Porém, na análise desta questão, é forçoso notar que a Bíblia fala destas realidades, sempre, de modo acidental e num contexto de verdades mais amplas e decisivas. Mesmo as intervenções magisteriais são escassas e limitam-se ao estritamente necessário (existência e influência nos homens). Já a teologia, ao longo dos séculos descuidou, frequentemente, a subordinação da angelologia e da demonologia à cristologia. Daí a necessidade de uma releitura, nos dias de hoje, dos textos bíblicos e tradicionais, sob uma ótica histórico-salvífica. De facto, anjos e demónios estão dirigidos para a história da salvação, centrada em Cristo; e esta história transpõe o âmbito humano e abarca toda a realidade criada, mesmo aquela que é difícil de reconhecer pelo homem.

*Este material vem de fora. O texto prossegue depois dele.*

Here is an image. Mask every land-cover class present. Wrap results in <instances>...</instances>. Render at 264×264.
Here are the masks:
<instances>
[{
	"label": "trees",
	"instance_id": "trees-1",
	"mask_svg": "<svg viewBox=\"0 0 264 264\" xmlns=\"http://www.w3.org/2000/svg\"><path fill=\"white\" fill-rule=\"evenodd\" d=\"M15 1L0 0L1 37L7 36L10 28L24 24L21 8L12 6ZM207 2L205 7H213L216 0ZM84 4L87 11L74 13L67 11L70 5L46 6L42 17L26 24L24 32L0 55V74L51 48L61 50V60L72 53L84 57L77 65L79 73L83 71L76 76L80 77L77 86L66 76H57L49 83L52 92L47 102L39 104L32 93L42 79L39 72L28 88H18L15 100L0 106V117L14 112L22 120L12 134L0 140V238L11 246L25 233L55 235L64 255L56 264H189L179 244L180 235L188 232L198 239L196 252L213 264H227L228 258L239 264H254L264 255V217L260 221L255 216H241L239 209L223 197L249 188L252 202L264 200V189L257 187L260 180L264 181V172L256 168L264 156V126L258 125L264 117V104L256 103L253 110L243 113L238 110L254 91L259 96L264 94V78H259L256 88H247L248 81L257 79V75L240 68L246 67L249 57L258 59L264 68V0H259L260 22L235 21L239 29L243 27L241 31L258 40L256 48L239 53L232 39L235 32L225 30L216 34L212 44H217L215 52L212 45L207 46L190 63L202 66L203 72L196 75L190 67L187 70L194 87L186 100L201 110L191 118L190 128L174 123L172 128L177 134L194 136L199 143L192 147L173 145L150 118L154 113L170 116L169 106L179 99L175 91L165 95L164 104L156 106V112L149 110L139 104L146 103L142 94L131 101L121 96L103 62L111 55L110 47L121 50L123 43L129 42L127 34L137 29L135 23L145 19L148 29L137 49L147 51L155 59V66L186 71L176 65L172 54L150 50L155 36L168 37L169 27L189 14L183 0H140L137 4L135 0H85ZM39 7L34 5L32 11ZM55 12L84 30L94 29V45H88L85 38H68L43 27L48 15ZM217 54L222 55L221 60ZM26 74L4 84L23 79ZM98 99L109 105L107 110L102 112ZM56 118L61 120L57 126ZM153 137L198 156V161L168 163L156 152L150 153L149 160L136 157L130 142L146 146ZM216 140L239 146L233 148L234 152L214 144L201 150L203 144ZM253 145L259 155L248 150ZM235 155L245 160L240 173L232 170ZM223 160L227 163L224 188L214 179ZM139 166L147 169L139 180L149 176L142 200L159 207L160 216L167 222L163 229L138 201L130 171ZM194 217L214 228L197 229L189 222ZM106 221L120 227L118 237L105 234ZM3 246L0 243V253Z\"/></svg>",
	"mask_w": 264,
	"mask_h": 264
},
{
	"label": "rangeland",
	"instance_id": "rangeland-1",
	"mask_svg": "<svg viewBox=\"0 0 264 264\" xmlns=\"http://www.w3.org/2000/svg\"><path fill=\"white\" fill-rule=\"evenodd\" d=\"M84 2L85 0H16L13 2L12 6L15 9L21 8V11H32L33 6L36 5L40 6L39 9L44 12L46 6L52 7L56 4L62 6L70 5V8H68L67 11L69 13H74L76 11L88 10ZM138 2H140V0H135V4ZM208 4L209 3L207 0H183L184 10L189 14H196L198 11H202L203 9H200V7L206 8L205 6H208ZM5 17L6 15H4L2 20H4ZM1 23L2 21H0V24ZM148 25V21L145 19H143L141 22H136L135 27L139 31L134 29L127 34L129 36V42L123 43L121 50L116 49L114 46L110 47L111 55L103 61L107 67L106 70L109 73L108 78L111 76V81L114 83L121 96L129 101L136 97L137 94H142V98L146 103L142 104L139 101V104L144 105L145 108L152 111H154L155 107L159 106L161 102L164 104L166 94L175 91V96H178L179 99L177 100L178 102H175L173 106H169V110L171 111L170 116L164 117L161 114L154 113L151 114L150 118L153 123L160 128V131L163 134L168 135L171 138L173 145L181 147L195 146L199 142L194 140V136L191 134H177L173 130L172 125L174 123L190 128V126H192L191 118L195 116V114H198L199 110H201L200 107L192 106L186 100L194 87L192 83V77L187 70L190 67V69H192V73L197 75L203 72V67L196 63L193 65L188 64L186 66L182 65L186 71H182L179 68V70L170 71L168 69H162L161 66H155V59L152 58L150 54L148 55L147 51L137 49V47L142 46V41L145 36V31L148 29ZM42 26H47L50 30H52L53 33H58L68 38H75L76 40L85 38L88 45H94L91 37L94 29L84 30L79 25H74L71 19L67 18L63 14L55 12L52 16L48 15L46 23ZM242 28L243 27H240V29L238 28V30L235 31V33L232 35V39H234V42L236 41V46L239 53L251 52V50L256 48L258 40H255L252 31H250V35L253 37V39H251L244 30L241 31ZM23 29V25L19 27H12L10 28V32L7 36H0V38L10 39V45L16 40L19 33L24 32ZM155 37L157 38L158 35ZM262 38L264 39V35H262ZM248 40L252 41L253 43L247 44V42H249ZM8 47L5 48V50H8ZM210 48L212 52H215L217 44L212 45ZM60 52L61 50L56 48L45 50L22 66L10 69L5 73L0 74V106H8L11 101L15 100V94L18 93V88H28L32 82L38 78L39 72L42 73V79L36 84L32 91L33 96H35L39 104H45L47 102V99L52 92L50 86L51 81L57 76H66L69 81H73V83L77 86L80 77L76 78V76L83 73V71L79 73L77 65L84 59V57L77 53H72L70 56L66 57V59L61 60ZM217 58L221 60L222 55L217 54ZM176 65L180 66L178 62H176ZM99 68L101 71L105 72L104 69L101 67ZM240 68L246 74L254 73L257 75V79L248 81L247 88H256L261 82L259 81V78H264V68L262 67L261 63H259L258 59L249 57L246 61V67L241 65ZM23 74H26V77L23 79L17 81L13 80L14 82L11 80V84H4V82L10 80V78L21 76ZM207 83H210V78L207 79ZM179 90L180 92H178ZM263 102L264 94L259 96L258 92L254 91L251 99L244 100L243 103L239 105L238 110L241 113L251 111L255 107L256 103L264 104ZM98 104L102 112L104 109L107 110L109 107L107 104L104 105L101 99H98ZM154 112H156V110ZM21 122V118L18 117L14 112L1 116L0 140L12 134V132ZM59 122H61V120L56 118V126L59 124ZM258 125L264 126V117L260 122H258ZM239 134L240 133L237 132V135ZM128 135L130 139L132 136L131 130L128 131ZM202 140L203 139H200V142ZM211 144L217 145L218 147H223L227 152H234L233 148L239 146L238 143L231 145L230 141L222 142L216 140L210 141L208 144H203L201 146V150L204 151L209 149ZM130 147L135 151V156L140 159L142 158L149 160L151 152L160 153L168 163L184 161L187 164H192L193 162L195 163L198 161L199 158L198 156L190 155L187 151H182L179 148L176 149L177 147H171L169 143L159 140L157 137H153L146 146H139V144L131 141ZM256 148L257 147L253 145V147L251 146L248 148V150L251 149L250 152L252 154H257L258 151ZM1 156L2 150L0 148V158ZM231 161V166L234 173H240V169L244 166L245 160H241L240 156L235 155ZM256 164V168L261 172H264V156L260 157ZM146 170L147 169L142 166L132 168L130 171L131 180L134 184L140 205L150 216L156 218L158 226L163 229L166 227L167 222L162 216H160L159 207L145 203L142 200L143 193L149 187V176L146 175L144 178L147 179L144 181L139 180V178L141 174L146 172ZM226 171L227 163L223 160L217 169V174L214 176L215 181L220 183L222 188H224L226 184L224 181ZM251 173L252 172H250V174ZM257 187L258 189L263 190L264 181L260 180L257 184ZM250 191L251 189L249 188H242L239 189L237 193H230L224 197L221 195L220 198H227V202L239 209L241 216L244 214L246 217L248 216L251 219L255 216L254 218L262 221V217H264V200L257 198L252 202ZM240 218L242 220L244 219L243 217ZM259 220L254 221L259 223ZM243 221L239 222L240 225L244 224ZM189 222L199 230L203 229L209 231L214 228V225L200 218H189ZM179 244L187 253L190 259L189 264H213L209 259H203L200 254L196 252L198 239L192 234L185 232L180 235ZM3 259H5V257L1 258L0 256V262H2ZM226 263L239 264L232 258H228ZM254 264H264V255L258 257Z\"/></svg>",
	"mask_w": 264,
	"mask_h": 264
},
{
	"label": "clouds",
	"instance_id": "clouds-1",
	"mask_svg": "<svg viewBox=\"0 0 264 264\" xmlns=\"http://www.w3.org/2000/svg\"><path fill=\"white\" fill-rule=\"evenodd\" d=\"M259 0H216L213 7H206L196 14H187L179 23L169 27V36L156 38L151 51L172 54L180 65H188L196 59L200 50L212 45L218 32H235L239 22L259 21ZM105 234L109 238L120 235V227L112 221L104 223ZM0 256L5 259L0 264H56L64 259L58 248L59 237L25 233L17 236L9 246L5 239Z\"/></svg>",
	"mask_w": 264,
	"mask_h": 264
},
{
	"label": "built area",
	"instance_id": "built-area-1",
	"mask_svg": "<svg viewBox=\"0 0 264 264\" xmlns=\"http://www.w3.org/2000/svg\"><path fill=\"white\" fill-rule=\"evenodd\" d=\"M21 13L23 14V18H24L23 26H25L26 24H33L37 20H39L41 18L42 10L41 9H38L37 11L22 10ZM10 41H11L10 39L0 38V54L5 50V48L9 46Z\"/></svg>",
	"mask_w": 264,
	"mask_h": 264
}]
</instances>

A figura dos anjos foi alvo de várias interpretações ao longo dos tempos pelo exegetas, que afirmavam ser intermediários que acentuavam a transcendência divina, assumindo grande relevância no apocalipse. No Novo Testamento, foram sempre apresentados com uma função cristológica, tendo sido, a sua teologia e culto, muito difundidos na Igreja. O que realmente importa é o reconhecimento da sua implicação no projeto salvífico, centrado em Cristo, e da sua função de ajuda ao homem, dependentes sempre de Cristo.

Os demónios, muito referenciados pelos cultos ligados ao espiritismo, não obstante a cultura científica atual, são considerados anjos caídos e levantam uma grande dificuldade de fundamentação à teologia, quer do ponto de vista bíblico, quer do magistério. Por isso, se difundiu a tendência de considerar o diabo como um mito, símbolo do mal que se apodera do homem a partir do exterior. Contra esta atitude generalizada, têm tomado posição alguns papas recentes, reiterando a doutrina tradicional cristã da existência e natureza pessoal dos demónios. No plano antropológico a crença no demónio entrelaça-se com a exigência de explicar a presença do mal no mundo.

ConclusãoDepois de estudado o manual, ficaram-me três ideias fundamentais da antropologia teológica.Em primeiro lugar, a condição de criatura do homem, criado por Deus, à sua imagem, por amor e, por isso,

elevado à condição de pessoa. Este é o fio condutor de toda a antropologia teológica porque não só expressa a relação dialogal de comunhão com Deus, vista como fundamento da dignidade humana, mas também a relação fraterna entre os homens e a relação de domínio e conservação da natureza.

Em segundo lugar, a condição pecadora do ser humano, caído após o pecado de Adão, mas abrangido pelo projeto salvífico de Deus. Neste âmbito, o grande relevo dado ao longo da história da salvação ao binómio liberdade e graça, revela a grande importância do homem enquanto colaborador, ou não, no plano divino. A história não tem sentido sem liberdade e esta, enquanto responsabilidade, é ponto de encontro com Deus (graça) ou recusa desse encontro (pecado).

Em terceiro lugar, a redenção em Cristo, revelador do Pai e modelo do homem. Por viver na plenitude humana a relação filial divina, Jesus desvela e realiza o sentido do homem, criado à imagem de Deus, e chamado por ele a uma relação filial gratuita. Jesus é o arquétipo da criação, o novo Adão e a expressão plena do amor de Deus. Ele aparece simultaneamente como sacramento de Deus e como manifestação do homem. Por isso, ao ser dom de si, ele fundamenta a pessoa, como ser em relação, a qual é a chave para a leitura do mistério de Deus, de Cristo e do homem.